START Selected extract
Why, so you can judge her? So you can determine that she's not good enough for something in the past?

 

No, not your business. You seem to think you have a right to control your partner not only now, but in the past. That isn't right.

Posted (edited)
Why, so you can judge her? So you can determine that she's not good enough for something in the past?

 

No, not your business. You seem to think you have a right to control your partner not only now, but in the past. That isn't right.

 

I agree with this. I've got embarrassingly little to hide from a new partner, but I would entirely resent having my personal value weighed by the amount of use my heart and gentalia have undergone. A person ought not to be evaluated like a thrift-store find.

 

I could probably tell the truth and please some insecure jerk, but I'd honestly just shrug and walk away. I'd rather be known and appreciated for who I am, not some guy's fantasy of who I ought to be.

Edited by Knittress
Posted
Why, so you can judge her? So you can determine that she's not good enough for something in the past?

 

No, not your business. You seem to think you have a right to control your partner not only now, but in the past. That isn't right.

 

 

I think if someone feels they need to know all of their partners dating/sexual history then they need to make that very very clear from the beginning. That way if this person doesn't feel they have to divulge all this stuff they can move on to someone of the same mindset.

My xH and all of my previous bfs never asked for all of this info. They only wanted a bare minimum outline of the past, mainly who was a significant R from my past. They never asked about FWBs and I wouldn't have thought it important enough to tell them. I was speaking to my xH earlier today and brought this up to see if somehow I missed telling him something he would have thought important...no, he said he didn't care about anything like that because he knows those kind of Rs aren't important to you and aren't really a threat. On the same note...I never asked anyone about stuff like that because I don't care. If she didn't make it to gf status then she didn't matter to him. Of course I asked about their history of fidelity or things of that nature though.

Posted
Why, so you can judge her? So you can determine that she's not good enough for something in the past?
END Selected extract
* Complete the following
1. In the forum thread, what does one poster say a person who needs to know all of a partner's dating and sexual history should do?
2. Repeat word for word the part of the forum thread between "I agree with" and "ought to be.", inclusive.
START Supplied data
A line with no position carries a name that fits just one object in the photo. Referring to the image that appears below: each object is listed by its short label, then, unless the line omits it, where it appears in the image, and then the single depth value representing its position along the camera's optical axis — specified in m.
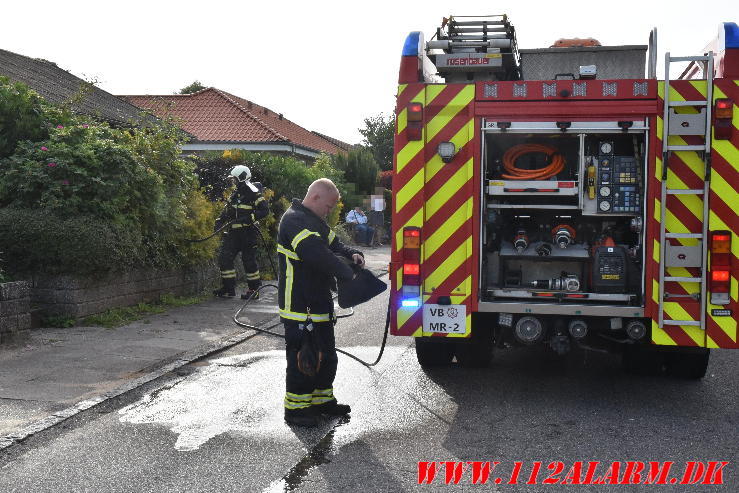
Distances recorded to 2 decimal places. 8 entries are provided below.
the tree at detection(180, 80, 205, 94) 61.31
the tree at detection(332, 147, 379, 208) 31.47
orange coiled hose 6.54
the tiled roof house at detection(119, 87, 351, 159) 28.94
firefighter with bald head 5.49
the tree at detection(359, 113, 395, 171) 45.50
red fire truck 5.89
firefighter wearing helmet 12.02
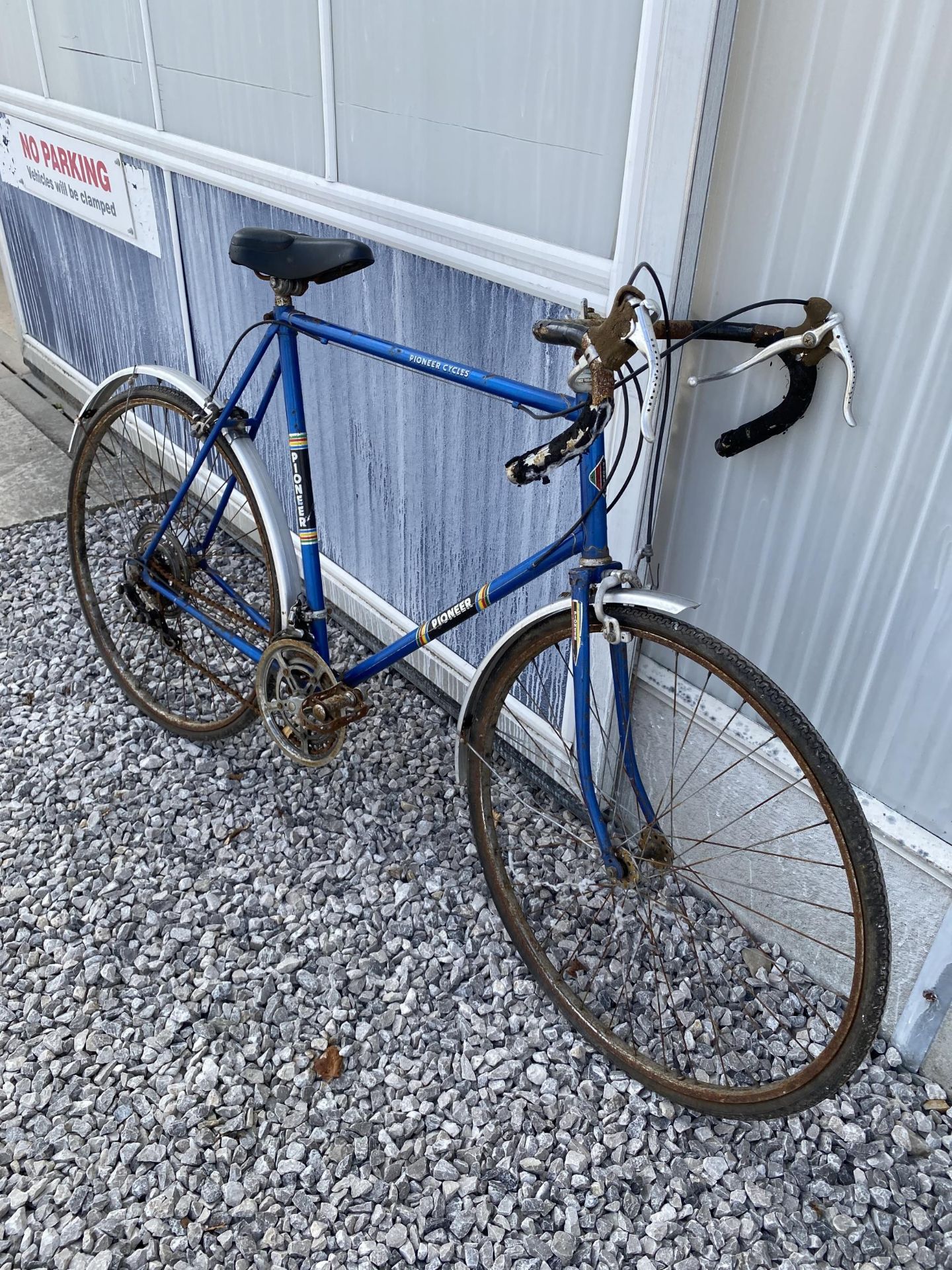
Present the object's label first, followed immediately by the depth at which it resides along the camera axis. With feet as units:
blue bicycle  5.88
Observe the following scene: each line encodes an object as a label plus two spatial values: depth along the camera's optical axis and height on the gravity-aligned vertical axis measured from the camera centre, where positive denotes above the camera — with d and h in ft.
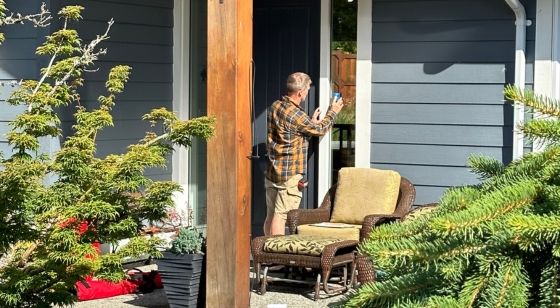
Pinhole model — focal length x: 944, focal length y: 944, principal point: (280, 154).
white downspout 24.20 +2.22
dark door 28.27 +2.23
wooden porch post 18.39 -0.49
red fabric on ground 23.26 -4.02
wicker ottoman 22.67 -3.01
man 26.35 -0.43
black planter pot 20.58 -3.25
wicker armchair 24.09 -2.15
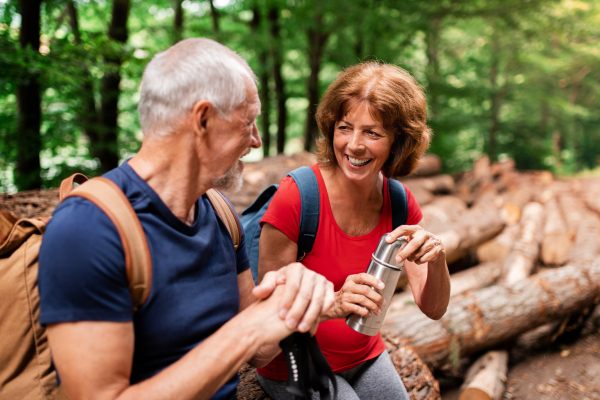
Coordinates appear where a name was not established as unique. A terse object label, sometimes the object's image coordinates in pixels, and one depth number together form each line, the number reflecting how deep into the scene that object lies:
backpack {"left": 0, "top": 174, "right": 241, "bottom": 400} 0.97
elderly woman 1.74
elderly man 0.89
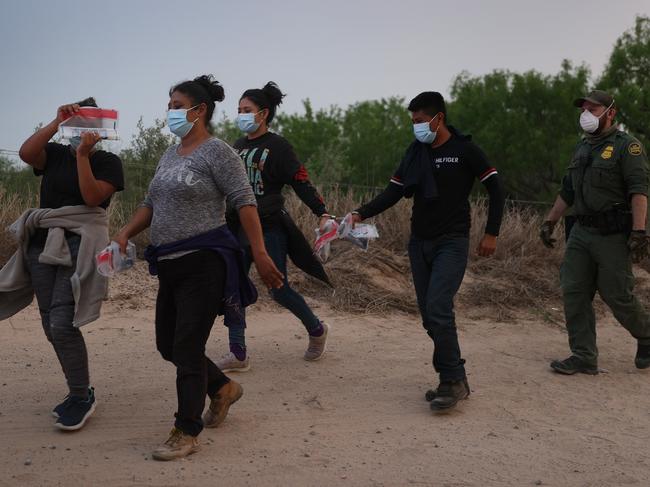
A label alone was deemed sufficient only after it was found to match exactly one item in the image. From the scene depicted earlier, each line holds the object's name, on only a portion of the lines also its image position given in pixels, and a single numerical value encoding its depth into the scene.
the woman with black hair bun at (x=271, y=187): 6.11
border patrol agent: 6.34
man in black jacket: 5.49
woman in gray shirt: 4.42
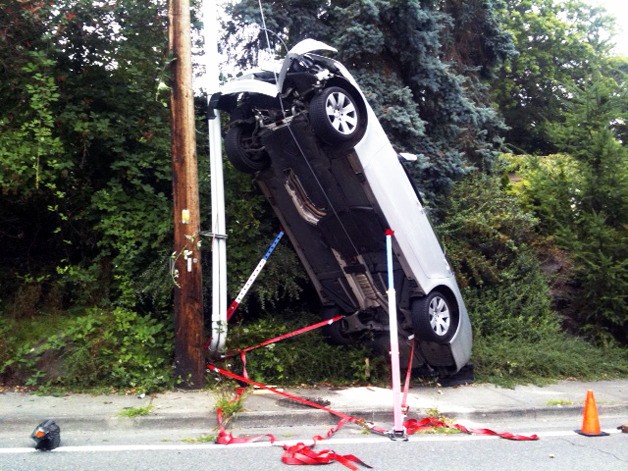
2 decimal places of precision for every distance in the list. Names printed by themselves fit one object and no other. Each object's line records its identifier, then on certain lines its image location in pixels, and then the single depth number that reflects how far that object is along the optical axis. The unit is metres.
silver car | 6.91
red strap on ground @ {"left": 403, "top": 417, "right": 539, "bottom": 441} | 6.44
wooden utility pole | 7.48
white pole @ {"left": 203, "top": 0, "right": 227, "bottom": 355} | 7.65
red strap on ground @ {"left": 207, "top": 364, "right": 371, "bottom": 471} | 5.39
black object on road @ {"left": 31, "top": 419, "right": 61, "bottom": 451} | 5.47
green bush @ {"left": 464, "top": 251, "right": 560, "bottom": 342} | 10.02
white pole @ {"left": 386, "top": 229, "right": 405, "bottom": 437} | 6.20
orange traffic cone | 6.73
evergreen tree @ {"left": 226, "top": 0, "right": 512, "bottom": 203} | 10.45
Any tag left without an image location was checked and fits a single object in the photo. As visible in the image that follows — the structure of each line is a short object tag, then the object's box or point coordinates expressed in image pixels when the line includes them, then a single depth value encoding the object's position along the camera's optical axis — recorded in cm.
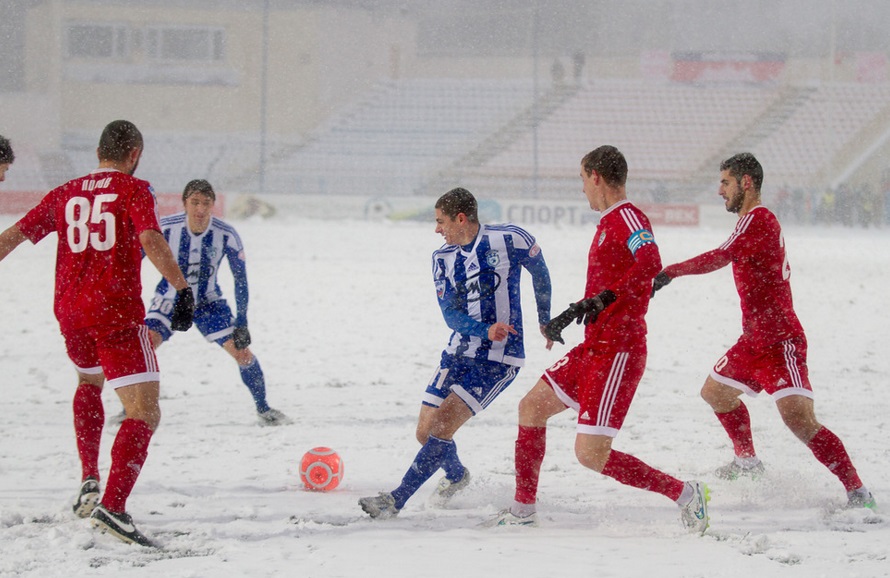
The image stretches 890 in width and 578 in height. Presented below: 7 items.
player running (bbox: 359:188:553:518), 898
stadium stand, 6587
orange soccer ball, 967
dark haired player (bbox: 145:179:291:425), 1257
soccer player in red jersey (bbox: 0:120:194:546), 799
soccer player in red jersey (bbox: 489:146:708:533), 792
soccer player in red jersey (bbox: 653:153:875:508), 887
END Supplied data
START Supplied data
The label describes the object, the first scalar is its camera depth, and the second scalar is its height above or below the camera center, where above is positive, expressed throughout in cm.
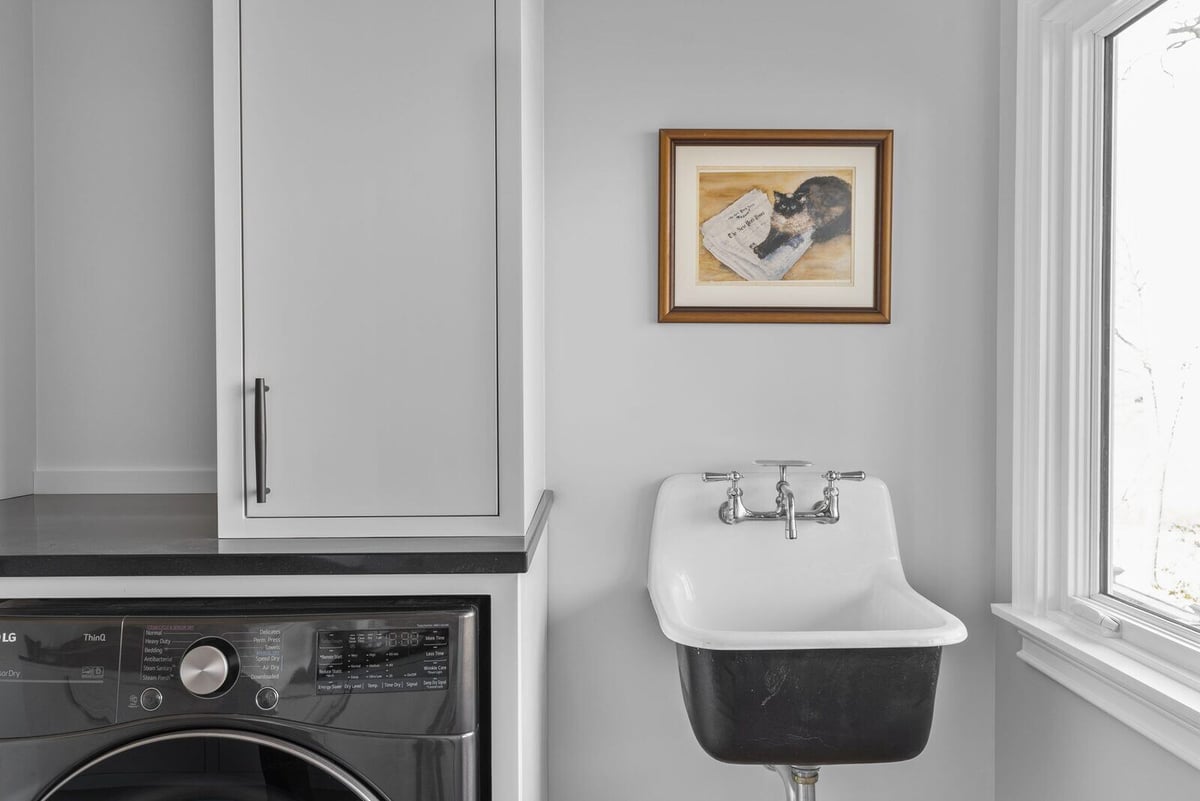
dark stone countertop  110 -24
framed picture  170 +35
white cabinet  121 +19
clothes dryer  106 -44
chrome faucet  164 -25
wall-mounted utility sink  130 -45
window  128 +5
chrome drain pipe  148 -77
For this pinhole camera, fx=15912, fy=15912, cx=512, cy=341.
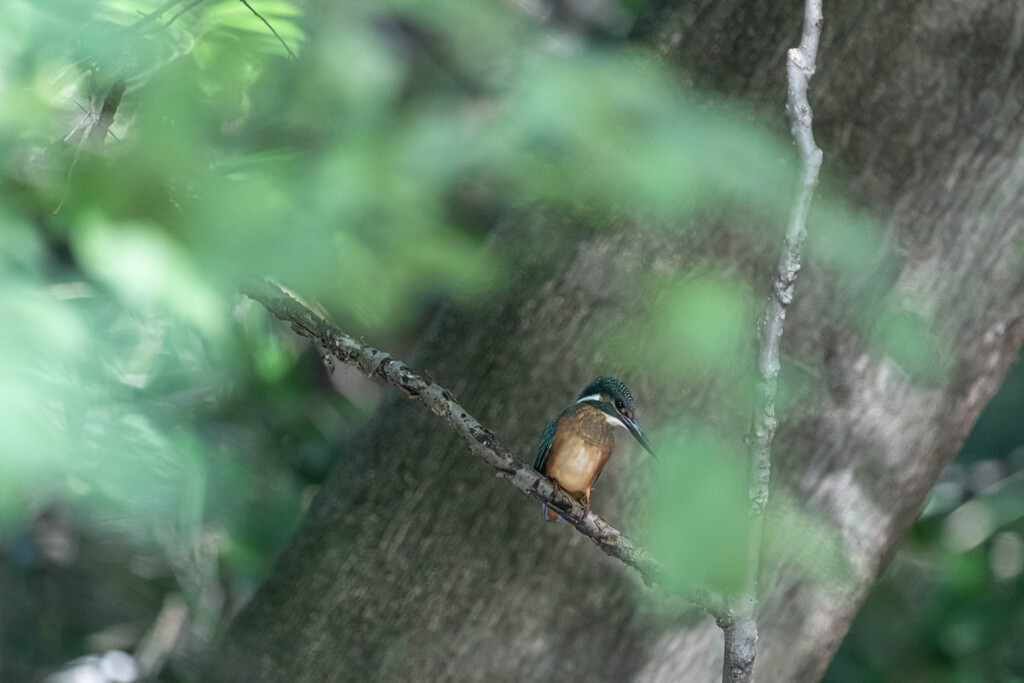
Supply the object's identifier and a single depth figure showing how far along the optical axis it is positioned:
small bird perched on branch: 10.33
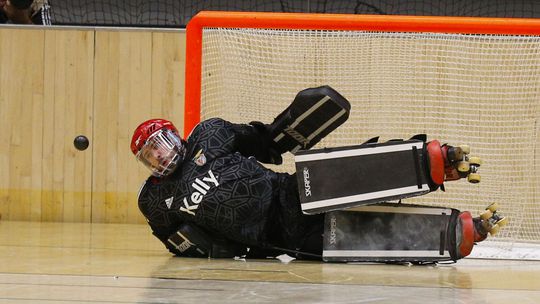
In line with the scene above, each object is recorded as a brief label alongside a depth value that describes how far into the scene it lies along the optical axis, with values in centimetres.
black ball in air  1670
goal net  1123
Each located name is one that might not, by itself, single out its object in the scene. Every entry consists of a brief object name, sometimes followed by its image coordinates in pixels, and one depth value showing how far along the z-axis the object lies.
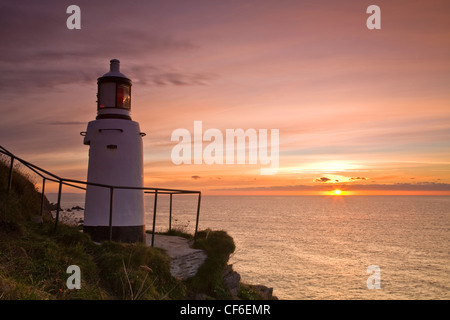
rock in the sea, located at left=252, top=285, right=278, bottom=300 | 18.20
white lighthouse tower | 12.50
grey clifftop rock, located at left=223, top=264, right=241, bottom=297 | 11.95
END Supplied data
START Supplied data
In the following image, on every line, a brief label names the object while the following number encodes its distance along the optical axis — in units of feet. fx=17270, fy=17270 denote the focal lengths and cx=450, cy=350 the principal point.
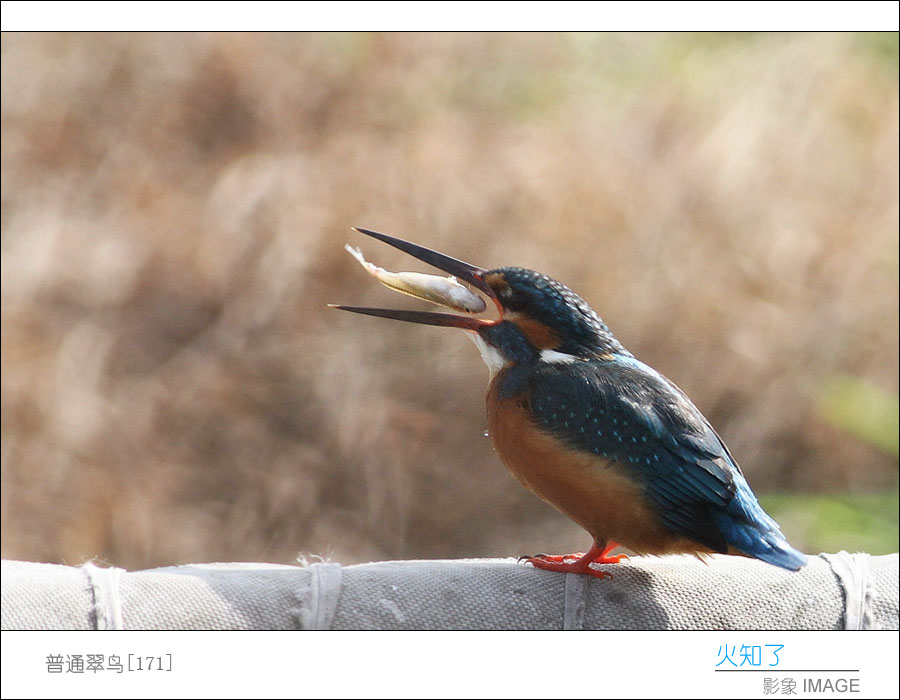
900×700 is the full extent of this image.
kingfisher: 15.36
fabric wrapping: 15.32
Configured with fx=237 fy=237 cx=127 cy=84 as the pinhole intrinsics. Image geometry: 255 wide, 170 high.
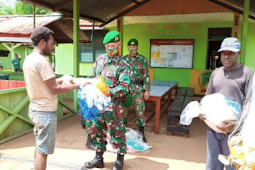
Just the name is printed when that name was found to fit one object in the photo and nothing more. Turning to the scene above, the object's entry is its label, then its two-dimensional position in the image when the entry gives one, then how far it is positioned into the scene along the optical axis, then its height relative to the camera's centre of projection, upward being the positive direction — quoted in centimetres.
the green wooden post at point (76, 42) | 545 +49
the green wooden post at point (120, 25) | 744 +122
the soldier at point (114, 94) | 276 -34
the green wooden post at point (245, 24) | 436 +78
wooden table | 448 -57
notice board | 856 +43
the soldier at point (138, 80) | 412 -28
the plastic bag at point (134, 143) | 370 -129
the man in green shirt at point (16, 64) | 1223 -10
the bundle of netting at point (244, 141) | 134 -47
END Supplied data
* Solved tasks
1. Make that very clear from the beginning.

2.
I agree with this. I've got embarrassingly little to hide from a new partner, but I would entirely resent having my personal value weighed by the amount of use my heart and gentalia have undergone. A person ought not to be evaluated like a thrift-store find.

 

I could probably tell the truth and please some insecure jerk, but I'd honestly just shrug and walk away. I'd rather be known and appreciated for who I am, not some guy's fantasy of who I ought to be.